Naylor, who joined UVM/Fletcher Allen in 1993, also serves as Director of the MindBody Medicine Clinic and Director of the Clinical Neuroscience Research Unit in the Department of Psychiatry.  She received her M.D. and Ph.D. from the Warsaw Medical Academy in Poland and completed her training in Psychiatry at the Duke University Medical Center.

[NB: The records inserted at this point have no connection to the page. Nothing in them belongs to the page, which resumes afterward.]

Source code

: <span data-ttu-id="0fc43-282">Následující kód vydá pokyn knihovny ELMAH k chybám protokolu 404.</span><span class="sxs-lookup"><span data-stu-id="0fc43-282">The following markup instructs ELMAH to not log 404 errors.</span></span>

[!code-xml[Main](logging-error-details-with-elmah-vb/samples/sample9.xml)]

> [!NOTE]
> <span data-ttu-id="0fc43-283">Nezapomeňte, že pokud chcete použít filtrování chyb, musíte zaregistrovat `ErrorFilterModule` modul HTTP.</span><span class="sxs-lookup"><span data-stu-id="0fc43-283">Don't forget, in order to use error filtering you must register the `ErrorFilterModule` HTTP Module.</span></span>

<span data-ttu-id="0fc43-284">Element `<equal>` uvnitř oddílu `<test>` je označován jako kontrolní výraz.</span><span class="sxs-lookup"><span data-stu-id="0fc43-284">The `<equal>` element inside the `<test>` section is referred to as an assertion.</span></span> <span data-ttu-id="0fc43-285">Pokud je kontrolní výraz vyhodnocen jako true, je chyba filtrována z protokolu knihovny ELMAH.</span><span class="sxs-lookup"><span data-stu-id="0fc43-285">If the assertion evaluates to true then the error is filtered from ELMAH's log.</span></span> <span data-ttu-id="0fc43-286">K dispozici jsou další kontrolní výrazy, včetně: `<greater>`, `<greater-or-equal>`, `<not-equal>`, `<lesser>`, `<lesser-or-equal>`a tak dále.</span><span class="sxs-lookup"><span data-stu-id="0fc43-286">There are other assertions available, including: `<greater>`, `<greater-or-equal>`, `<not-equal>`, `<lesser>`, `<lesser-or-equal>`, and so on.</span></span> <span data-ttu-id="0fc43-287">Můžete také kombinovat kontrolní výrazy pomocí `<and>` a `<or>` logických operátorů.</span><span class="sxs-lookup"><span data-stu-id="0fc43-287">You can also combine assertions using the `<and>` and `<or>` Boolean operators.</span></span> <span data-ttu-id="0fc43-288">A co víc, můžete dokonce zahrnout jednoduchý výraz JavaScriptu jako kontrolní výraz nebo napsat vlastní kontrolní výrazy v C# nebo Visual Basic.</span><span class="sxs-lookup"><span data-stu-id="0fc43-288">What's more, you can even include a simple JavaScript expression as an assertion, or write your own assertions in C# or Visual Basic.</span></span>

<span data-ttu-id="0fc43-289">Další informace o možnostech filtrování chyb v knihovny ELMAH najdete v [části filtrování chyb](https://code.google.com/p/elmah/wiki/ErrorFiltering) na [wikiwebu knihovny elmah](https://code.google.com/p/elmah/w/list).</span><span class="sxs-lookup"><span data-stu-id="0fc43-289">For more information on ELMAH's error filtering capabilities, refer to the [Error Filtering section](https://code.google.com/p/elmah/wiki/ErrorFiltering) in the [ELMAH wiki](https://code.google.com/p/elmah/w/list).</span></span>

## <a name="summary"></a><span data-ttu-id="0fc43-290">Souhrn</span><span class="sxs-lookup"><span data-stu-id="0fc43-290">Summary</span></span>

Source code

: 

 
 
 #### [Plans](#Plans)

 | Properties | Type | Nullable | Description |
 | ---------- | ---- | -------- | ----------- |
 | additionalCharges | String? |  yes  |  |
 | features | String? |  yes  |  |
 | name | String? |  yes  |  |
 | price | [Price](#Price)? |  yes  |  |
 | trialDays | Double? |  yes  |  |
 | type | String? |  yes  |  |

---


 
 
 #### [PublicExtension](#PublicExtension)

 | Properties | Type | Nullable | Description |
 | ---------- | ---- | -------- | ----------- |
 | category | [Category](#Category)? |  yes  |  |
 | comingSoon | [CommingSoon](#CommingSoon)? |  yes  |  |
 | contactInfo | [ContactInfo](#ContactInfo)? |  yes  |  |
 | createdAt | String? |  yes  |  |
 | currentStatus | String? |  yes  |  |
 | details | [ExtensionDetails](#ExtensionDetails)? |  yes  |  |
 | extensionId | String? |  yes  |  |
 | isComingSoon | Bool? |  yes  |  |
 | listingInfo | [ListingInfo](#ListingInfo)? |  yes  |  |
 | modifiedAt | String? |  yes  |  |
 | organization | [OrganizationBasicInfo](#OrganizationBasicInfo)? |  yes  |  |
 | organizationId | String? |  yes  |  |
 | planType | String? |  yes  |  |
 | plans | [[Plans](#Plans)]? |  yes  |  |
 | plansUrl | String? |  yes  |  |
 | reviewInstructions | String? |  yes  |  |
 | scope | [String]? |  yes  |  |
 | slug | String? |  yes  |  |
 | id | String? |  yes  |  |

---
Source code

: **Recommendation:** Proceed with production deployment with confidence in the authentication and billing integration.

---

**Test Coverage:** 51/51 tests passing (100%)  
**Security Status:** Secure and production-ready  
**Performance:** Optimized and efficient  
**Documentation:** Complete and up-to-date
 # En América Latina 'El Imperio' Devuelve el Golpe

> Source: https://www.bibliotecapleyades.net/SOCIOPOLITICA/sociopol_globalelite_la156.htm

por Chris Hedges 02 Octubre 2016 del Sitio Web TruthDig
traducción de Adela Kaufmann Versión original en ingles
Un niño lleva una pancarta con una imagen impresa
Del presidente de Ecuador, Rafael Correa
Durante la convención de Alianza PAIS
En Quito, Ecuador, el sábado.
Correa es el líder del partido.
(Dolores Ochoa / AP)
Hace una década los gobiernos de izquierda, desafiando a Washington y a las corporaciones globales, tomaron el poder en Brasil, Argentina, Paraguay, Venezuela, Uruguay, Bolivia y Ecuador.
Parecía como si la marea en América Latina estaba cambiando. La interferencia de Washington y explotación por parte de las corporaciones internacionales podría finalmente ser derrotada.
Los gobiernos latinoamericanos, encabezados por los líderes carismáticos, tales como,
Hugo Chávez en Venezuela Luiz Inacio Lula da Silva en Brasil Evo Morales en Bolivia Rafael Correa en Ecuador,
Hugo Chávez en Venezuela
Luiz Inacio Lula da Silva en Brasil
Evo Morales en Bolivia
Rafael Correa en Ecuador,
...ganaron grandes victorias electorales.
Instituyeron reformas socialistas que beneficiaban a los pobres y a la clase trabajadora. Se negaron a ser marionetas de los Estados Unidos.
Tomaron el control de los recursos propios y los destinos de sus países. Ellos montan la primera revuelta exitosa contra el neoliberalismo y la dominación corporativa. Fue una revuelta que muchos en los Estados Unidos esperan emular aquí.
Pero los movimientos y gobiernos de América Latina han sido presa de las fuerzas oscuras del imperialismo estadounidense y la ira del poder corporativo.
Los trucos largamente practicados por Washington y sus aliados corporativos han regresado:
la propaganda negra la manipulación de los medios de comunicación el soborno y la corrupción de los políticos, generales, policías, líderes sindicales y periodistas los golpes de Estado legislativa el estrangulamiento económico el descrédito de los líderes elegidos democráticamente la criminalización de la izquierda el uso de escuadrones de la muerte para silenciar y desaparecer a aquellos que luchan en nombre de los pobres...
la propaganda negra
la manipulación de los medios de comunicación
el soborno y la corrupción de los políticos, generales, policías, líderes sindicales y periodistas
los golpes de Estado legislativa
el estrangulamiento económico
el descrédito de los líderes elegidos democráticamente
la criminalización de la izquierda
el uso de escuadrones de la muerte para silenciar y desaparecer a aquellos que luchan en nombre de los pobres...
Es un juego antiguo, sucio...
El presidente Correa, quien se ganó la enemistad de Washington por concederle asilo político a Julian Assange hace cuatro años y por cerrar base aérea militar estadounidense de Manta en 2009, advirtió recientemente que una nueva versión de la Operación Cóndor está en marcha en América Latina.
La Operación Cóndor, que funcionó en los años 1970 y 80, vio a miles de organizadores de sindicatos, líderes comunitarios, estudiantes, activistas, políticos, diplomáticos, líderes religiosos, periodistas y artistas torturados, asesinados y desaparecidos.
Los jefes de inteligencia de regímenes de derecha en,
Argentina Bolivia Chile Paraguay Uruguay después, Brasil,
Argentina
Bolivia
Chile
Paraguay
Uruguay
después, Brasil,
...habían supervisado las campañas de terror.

Her research has focused on the neuroendocrinology of mood disorders, with special emphasis on depression and cognition in menopausal women. She has also focused attention on the development of novel modes of treatment for chronic pain, and alcohol dependence, and is a founding member of the UVM Functional Brain Imaging Program, where she studies the brain effects of mindfulness meditation utilizing fMRI. As a clinician, she specializes in the treatment of affective disorders and coping with pain. Naylor is also a member of the nonprofit organization Imaging the World and does research in Uganda under the direction of UVM Professor of Radiology Dr. Kristen DeStigter.  Interested in how mind, body and spiritual issues differ in various cultural contexts, Naylor has traveled extensively in Asia and Africa, including India, Nepal, Indonesia, Tibet, Kenya and Uganda, among others.